I initially suffered from mild lower back pain since August this year. Later on, the lower back pain is gone, but it turned into left buttock, hip, back of knee, calf, and out side of my leg pain. The pain is so bad and I really struggle to stand or walk. When I read through the blogs, I feel my symptoms are somewhat different from most cases, so I want to see your opinions. I suffer very little pain on sitting, driving, lying, or bending forward, but I suffer from enormous pain on standing and walking. Tried many pain killers but none had significant effect. What is causing my pain and what I can do to walk normally again?

SPRC
Admin
Reply to  Yiping Song
2 months ago

Dear Yiping,
Without a proper examination and full medical history by a healthcare professional it is not possible to accurately diagnose the cause of your symptoms so the best thing to do to get an accurate assessment would be to go to see a healthcare professional. The symptoms you describe are common for people with sciatica symptoms due to nerve root irritation in the lower spine. The reason why standing up can be a problem is because the particular configuration of disk bulging or disk herniation is susceptible to compression in the spine while standing and then pushing against the nerve roots.

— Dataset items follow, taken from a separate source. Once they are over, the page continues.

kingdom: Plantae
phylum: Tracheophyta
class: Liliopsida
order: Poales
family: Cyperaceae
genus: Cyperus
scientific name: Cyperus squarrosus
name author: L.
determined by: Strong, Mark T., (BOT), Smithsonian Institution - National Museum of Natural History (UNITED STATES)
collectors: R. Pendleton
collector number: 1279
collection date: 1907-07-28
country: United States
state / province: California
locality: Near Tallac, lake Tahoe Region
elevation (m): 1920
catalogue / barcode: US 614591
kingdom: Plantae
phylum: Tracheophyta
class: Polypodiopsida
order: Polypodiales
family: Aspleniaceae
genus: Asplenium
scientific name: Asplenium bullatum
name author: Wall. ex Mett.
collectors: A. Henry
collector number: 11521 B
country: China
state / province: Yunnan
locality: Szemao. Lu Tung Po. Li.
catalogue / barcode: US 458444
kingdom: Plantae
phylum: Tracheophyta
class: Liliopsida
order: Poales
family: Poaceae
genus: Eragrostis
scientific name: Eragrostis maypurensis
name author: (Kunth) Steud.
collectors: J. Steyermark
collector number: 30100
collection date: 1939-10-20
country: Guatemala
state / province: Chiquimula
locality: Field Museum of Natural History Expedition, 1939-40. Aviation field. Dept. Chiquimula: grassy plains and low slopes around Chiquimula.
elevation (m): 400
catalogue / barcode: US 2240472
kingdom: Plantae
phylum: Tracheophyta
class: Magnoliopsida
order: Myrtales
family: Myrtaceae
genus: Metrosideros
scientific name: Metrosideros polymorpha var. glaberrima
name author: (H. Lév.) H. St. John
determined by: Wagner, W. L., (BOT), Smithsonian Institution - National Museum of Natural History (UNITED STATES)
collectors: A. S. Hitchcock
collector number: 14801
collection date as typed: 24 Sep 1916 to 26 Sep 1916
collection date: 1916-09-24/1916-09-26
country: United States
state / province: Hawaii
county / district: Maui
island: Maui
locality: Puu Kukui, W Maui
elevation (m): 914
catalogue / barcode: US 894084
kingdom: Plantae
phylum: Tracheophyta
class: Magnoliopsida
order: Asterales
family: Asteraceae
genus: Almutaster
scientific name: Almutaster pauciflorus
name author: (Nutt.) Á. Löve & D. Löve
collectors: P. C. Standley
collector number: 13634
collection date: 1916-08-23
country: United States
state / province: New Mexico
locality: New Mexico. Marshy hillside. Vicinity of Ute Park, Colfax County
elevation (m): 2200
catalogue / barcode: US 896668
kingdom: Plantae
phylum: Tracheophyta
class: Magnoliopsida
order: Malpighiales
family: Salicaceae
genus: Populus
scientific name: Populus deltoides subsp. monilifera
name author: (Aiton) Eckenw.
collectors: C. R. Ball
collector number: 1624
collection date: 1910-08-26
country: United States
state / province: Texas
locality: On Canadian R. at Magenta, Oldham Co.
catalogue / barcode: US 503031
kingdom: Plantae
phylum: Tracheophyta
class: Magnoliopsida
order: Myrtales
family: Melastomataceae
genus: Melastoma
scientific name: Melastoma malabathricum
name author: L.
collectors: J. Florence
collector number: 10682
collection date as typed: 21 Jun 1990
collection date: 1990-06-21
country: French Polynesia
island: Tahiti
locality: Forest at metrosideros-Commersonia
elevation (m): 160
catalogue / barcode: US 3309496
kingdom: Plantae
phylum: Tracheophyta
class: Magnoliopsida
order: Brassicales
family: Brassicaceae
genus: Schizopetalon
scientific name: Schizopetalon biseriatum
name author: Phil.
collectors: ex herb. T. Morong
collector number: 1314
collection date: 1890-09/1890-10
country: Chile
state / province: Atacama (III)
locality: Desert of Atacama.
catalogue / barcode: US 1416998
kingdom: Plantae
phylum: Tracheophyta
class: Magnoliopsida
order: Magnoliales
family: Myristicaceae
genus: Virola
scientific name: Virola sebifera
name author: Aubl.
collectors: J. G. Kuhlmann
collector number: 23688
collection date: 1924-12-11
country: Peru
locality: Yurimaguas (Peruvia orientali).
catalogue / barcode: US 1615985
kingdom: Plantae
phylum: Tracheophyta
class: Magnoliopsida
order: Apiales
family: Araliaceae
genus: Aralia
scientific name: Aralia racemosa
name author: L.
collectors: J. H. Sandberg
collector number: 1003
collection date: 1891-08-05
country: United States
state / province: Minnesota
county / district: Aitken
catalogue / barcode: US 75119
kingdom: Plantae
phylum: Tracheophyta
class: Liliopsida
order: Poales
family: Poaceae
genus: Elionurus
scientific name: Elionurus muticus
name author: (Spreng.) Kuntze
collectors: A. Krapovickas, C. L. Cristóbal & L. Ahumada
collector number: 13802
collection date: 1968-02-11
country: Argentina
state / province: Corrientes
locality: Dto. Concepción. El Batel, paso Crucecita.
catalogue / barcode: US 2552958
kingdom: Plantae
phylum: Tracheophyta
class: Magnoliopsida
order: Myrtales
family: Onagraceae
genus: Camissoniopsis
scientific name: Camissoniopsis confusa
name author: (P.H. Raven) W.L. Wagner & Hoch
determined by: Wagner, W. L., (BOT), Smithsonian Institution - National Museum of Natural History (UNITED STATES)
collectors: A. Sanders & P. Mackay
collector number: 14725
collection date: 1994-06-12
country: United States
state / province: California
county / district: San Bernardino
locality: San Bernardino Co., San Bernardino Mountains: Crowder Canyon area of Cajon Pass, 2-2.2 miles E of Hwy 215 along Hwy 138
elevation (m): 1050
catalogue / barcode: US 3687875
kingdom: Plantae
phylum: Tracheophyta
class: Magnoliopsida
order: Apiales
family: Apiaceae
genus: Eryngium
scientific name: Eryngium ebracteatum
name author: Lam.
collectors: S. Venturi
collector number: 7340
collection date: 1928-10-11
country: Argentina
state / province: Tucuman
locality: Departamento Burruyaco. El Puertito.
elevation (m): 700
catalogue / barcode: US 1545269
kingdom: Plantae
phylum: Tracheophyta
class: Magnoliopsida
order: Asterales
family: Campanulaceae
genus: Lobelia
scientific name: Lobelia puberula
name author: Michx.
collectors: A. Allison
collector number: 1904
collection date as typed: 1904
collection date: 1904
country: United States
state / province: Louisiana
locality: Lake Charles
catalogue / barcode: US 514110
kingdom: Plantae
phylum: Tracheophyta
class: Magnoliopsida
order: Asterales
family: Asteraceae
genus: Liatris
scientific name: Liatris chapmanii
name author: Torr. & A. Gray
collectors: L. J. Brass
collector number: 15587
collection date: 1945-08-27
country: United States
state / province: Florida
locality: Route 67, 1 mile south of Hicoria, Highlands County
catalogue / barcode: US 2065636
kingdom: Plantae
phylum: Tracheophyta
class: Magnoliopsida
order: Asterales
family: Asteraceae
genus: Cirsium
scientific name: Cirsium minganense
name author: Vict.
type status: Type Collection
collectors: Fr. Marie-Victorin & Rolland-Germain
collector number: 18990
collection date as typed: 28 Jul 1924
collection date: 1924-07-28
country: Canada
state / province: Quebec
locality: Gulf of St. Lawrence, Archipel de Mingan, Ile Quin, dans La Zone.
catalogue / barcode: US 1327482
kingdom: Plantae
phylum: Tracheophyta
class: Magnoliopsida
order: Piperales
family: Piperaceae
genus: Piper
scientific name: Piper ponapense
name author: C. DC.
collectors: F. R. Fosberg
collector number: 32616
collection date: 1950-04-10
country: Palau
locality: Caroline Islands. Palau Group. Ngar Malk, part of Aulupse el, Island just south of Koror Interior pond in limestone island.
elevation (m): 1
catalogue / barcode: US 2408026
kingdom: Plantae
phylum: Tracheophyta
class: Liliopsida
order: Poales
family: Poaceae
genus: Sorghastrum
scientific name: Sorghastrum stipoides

In this scenario when the symptoms are acute and very debilitating some individuals benefit from off loading pressure (compression) through the spine by using a walking and standing aid for a short period of time. Best wishes.

Vanessa
Vanessa
2 years ago

I myself suffered for a long time with sciatica and also arthritis in my knees and hips I don’t go out much so what would you recommended please any advices welcome vanessa .

SPRC
Admin
Reply to  Vanessa
2 years ago

Hi Vanessa, it is quite common to have more than one health challenge to contend with at the same time. It can feel daunting. If there was one piece of advice for you to consider it would be to get out and get some fresh air with a gentle walk. If you can only manage 5 minutes that’s fine. The key is to do a little bit everyday. Best wishes.